‘Z’ de ‘ele está vivo’ (publicado originalmente em 10/4/2008)
Em 1963, a Grécia passou por um momento político difícil. Gregorios Lambrakis, professor de Medicina, foi assassinado quando saía de uma manifestação de paz em praça pública. Eram tempos de alta efervecência, agasalhada pelo pano de fundo da Guerra Fria (1947-1989). Lambrakis, pouco a pouco, transformou-se em um símbolo do governo grego, seja para qual lado for. A investigação de sua morte acabou por revelar o esquema ordinário de escândalos, corrupção e ilegalidades na polícia e na administração daquele país, cujo Premier era o líder do partido de oposição. Quatro anos depois, em 1967, um golpe militar derrubou o governo da Grécia. Iniciava-se a ditadura, que duraria longos sete anos, acabando em 1974. O diretor grego Konstantinos Costa-Gavras aproveitou a toada destes meses duros para sua pátria para idealizar um longa-metragem acerca do assunto. Com o roteirista Jorge Semprún, baseado em livro de Vassilis Vassilikos, surgia ‘Z’ (1969), filme marcante para toda a geração revolucionária das décadas de 1960 e 1970. A fita, ganhadora de dois Oscars (melhor filme em língua estrangeira, edição), abalroou um período negro da história mundial. Pôs o dedo na ferida.
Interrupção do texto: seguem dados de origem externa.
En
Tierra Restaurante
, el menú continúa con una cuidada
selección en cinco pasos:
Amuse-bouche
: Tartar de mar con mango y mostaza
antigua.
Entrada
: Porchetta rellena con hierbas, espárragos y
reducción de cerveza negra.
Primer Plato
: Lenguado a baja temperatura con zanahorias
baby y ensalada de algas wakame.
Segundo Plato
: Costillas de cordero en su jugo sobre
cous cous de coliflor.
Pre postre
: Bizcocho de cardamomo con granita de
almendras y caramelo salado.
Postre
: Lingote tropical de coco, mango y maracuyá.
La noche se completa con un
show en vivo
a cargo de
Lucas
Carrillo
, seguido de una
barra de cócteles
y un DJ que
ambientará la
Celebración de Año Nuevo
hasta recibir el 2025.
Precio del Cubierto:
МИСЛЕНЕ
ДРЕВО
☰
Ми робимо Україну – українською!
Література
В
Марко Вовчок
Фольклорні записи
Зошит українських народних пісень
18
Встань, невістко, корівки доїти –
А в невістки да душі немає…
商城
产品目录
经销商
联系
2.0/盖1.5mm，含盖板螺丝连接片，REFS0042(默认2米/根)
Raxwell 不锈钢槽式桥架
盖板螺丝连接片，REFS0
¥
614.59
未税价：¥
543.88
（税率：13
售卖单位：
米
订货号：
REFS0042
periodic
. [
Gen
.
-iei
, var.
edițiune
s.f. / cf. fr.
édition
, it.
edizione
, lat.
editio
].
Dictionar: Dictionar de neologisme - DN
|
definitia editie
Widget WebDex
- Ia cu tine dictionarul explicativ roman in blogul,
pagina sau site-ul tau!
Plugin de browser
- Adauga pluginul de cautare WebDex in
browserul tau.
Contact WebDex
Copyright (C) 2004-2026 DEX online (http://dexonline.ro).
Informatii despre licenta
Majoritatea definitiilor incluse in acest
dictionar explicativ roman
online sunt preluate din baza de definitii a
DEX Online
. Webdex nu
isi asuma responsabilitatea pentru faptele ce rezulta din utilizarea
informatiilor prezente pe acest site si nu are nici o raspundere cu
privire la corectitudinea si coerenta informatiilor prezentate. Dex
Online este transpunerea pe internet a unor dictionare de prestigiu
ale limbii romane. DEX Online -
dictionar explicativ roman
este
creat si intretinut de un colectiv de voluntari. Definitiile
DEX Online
‘Z’ narrou praticamente a mesma trama de 1963, mas escamoteando nomes de pessoas. Tirou também a Grécia da jogada. Situou a aventura na França, na época com várias brigas de estudantes e policiais (o famoso 1968, quando jovens lutaram a partir da demissão de Henri Langlois, presidente da Cinemateca francesa –deste caos ‘nasceram’ para a arte figuras como Jean-Luc Godard e François Truffaut). O ator Yves Montand interpreta o deputado morto em meio a passeata contra o sistema de governo local: a ditadura. Daí em diante, acompanhados quase sempre pelo fotojornalista encarnado por Jacques Perrin, somos levados aos bastidores escabrosos dos submundos criminais dos colarinhos brancos. As patentes militares que subornam, corrompem, torturam e matam gente que queria apenas se mostrar para buscar uma nação mais justa e franca... Indicado ainda às categorias filme, direção a Costa-Gavras e roteiro adaptado, ‘Z’ jogou mais sal às disputas políticas pelo mundo. Este vivia em, talvez, seu instante mais conturbado, com o braço-de-ferro entre comunistas/socialistas e capitalistas selvagens, com EUA num canto, URSS no outro. Foram dias nos quais somente pensar era problema.
A fita em alguns pontos chega a ser intrigante. O vil plano dos militares de varrer para debaixo do tapete as confusões em que ele próprio se metera nos faz pensar nos Anos de Chumbo vividos no Brasil entre 1964 e 1985. Faz-nos recordar, por exemplo, do jornalista Vladimir Herzog. Ou então de Tancredo Neves e Ulysses Guimarães. Pessoas míticas cujas batalhas para o bem do Brasil não foram em vão. ‘Z’ pinta este cenário na Europa. Sua qualidade impressionou não somente os membros da Academia de Artes Cinematográficas, organizadora do Oscar. Deixou boquiaberto o Globo de Ouro, prêmio na categoria filme estrangeiro, e o Festival de Cannes, com troféus do Júri (especial) e ator, para Jean-Louis Trintignant, que deu vida ao magistrado responsável pelo indiciamento dos tantos envolvidos... A película foi a primeira de idioma não-inglês a estar na lista de melhor filme. Após o feito, só o italiano ‘A Vida é Bela’ (1998) e o chinês ‘O Tigre e o Dragão’ (2000) conseguiram estar presentes no quesito. Entretanto, nada se compara a ousadia de Gavras. Igualou-se aos milicos de seu país: ‘escondeu’ nomes. Porém, ao benefício do público. Exibiu aos compatriotas os segredos gregos.